> Problem details: Starting with the line that has "pinky pip: (237, 224)" and finishing with the line that has "ring dip: (202, 271)", set down each line below exactly. Pictures are not copied.

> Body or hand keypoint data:
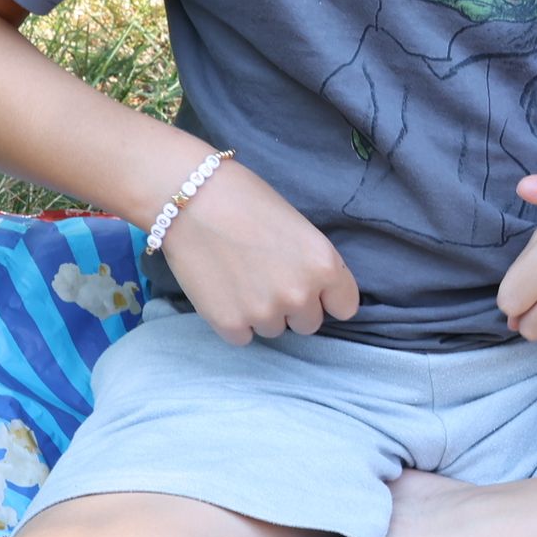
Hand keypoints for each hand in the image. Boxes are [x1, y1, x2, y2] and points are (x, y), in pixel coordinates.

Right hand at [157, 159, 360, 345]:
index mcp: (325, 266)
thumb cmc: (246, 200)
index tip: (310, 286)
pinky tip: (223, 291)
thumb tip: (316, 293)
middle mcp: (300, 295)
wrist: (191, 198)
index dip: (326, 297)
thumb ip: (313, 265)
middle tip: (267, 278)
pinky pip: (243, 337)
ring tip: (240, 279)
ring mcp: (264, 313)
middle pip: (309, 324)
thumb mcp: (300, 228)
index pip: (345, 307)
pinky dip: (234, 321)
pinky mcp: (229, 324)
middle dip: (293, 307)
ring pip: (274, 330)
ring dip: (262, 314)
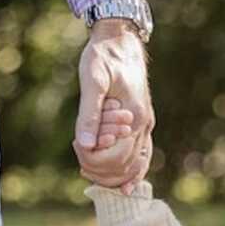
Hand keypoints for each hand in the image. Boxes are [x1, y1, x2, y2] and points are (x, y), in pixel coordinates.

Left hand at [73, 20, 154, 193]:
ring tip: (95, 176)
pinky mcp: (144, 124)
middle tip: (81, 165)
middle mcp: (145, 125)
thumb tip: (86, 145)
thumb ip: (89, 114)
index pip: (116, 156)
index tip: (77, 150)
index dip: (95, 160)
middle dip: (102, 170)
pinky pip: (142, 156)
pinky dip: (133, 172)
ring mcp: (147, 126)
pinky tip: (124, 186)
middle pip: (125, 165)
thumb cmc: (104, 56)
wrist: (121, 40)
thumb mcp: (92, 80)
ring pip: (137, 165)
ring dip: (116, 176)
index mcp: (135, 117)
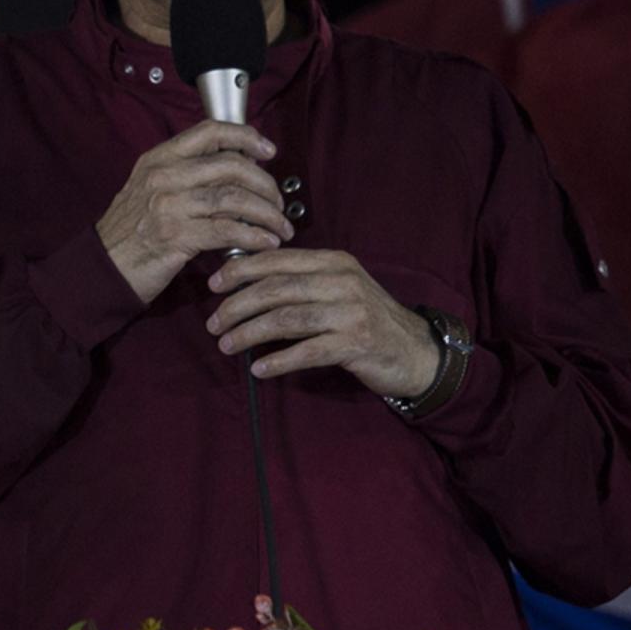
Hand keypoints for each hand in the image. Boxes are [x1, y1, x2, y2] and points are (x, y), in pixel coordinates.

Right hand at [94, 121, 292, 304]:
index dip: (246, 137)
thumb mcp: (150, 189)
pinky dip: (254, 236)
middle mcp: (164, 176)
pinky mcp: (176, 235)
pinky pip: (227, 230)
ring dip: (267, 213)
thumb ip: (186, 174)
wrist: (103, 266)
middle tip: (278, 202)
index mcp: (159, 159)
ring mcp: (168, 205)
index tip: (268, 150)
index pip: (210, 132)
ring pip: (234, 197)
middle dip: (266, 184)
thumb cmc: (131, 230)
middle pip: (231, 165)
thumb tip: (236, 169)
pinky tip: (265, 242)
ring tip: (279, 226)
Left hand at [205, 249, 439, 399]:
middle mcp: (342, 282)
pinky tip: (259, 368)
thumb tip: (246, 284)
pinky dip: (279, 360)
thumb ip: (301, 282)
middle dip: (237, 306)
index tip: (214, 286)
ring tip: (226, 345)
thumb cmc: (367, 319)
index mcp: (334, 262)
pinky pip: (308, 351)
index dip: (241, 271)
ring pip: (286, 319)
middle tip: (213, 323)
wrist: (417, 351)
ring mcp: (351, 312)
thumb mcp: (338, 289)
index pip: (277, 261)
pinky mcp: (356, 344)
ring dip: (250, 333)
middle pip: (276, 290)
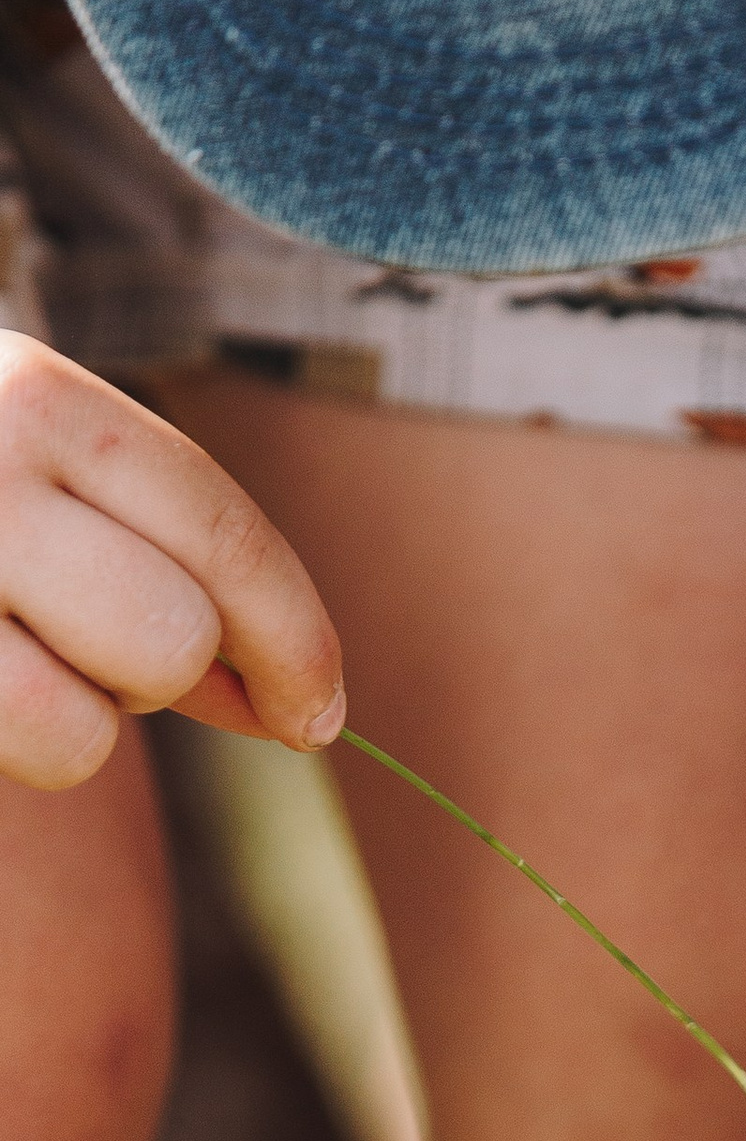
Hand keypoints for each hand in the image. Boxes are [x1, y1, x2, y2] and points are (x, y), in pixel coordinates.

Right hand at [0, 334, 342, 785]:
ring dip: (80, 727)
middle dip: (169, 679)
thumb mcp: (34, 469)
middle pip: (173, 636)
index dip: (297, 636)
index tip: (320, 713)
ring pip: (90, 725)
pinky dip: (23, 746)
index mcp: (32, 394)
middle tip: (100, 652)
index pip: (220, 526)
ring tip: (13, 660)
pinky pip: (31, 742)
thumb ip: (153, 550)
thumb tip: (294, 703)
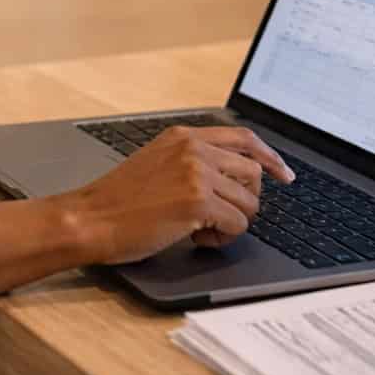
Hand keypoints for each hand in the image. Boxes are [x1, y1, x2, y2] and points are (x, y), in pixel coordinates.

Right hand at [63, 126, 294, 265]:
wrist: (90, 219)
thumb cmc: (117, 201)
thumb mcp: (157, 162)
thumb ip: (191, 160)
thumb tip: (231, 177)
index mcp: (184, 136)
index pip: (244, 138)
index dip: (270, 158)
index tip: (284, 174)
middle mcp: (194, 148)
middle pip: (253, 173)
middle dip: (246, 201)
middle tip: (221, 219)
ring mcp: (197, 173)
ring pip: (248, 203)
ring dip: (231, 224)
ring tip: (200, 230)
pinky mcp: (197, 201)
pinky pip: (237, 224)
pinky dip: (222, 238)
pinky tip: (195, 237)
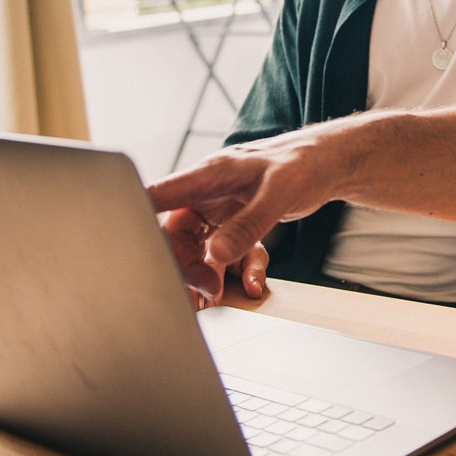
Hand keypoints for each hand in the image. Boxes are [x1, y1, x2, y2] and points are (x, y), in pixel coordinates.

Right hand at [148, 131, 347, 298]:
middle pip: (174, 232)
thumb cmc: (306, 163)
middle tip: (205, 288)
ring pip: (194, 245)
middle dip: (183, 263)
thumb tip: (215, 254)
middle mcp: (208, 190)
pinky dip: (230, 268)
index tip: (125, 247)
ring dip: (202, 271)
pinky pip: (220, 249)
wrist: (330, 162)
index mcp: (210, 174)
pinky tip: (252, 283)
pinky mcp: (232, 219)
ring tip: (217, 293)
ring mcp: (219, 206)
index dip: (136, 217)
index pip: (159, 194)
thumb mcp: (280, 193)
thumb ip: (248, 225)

---

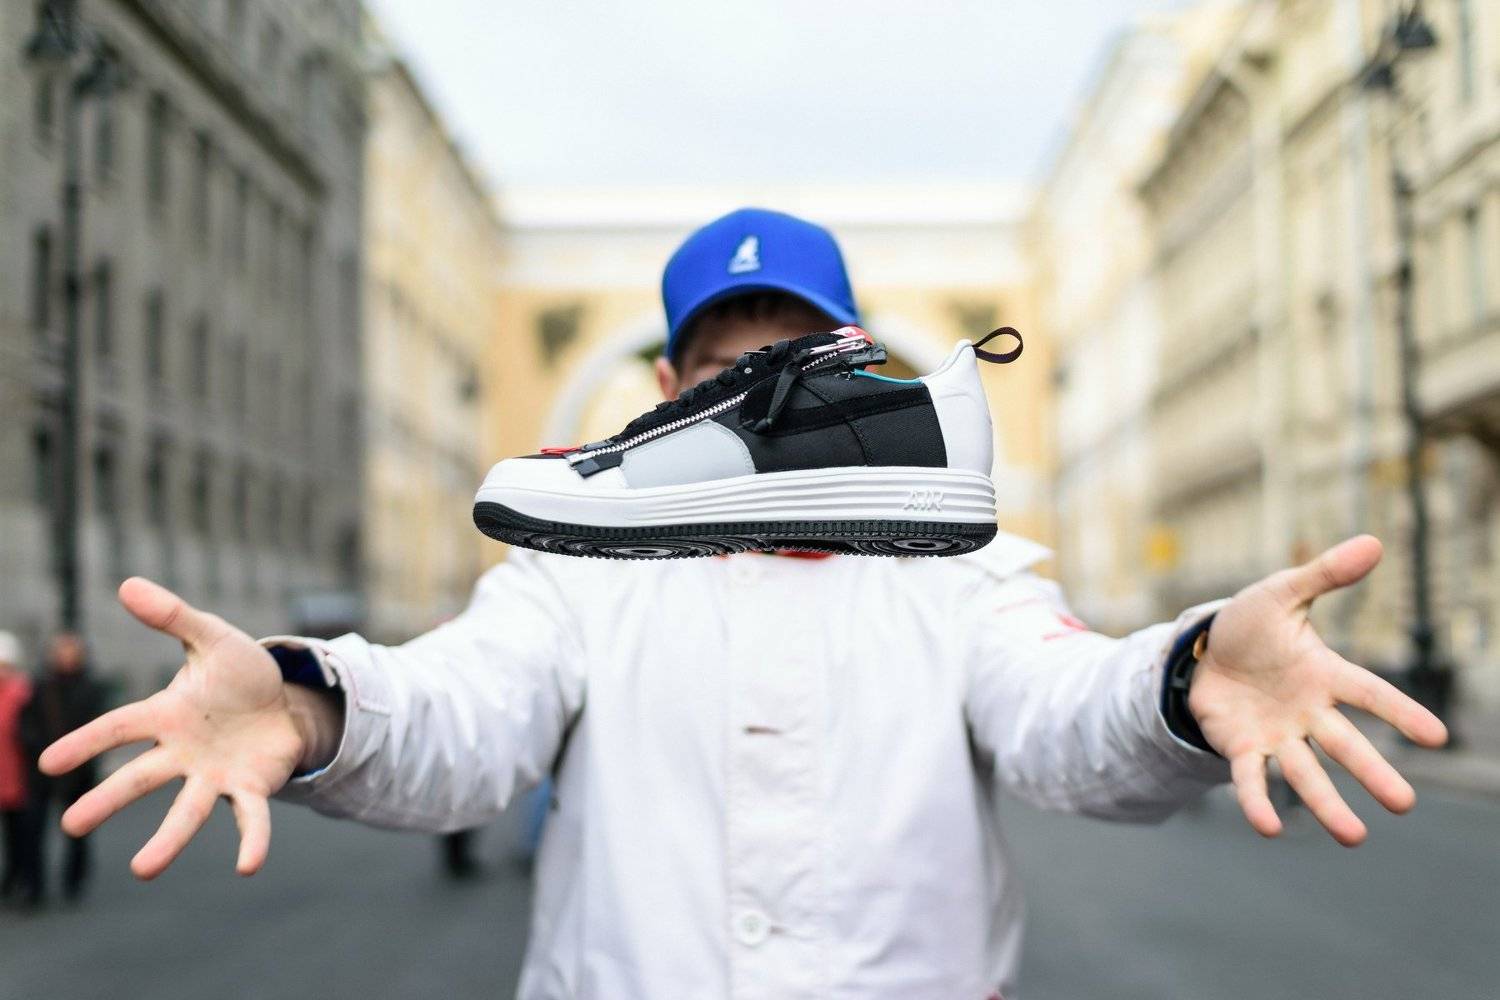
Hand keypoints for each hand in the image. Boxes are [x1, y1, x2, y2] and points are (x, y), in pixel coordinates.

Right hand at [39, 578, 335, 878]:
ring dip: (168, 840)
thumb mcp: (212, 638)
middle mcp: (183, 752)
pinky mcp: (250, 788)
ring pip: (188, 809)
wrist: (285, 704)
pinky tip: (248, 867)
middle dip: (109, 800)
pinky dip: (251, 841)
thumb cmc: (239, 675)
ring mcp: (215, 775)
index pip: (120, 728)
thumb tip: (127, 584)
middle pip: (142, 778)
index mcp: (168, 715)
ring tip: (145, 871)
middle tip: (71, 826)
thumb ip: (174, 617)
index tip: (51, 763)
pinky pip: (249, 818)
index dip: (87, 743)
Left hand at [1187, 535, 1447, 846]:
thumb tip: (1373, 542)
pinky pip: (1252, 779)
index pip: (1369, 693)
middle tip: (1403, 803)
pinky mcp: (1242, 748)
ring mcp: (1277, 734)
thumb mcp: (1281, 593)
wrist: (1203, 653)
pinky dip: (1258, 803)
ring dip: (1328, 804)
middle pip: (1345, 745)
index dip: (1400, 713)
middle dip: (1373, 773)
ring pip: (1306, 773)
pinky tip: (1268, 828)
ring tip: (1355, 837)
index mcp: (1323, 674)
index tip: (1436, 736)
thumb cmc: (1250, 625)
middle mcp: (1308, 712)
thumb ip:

> Result of the task:
pinky pip: (237, 224)
pinky dip: (222, 238)
pinky tip: (195, 237)
Hand keypoints for each hand in the image. Boxes are [x1, y1, x2, y2] and points are (x, y), in pixel coordinates.

Right hand at [148, 131, 347, 298]:
middle pip: (174, 232)
thumb cmc: (306, 163)
middle tip: (205, 288)
ring pip: (194, 245)
middle dip: (183, 263)
thumb tip: (215, 254)
middle mcp: (208, 190)
pinky dip: (230, 268)
index tip: (125, 247)
ring dip: (202, 271)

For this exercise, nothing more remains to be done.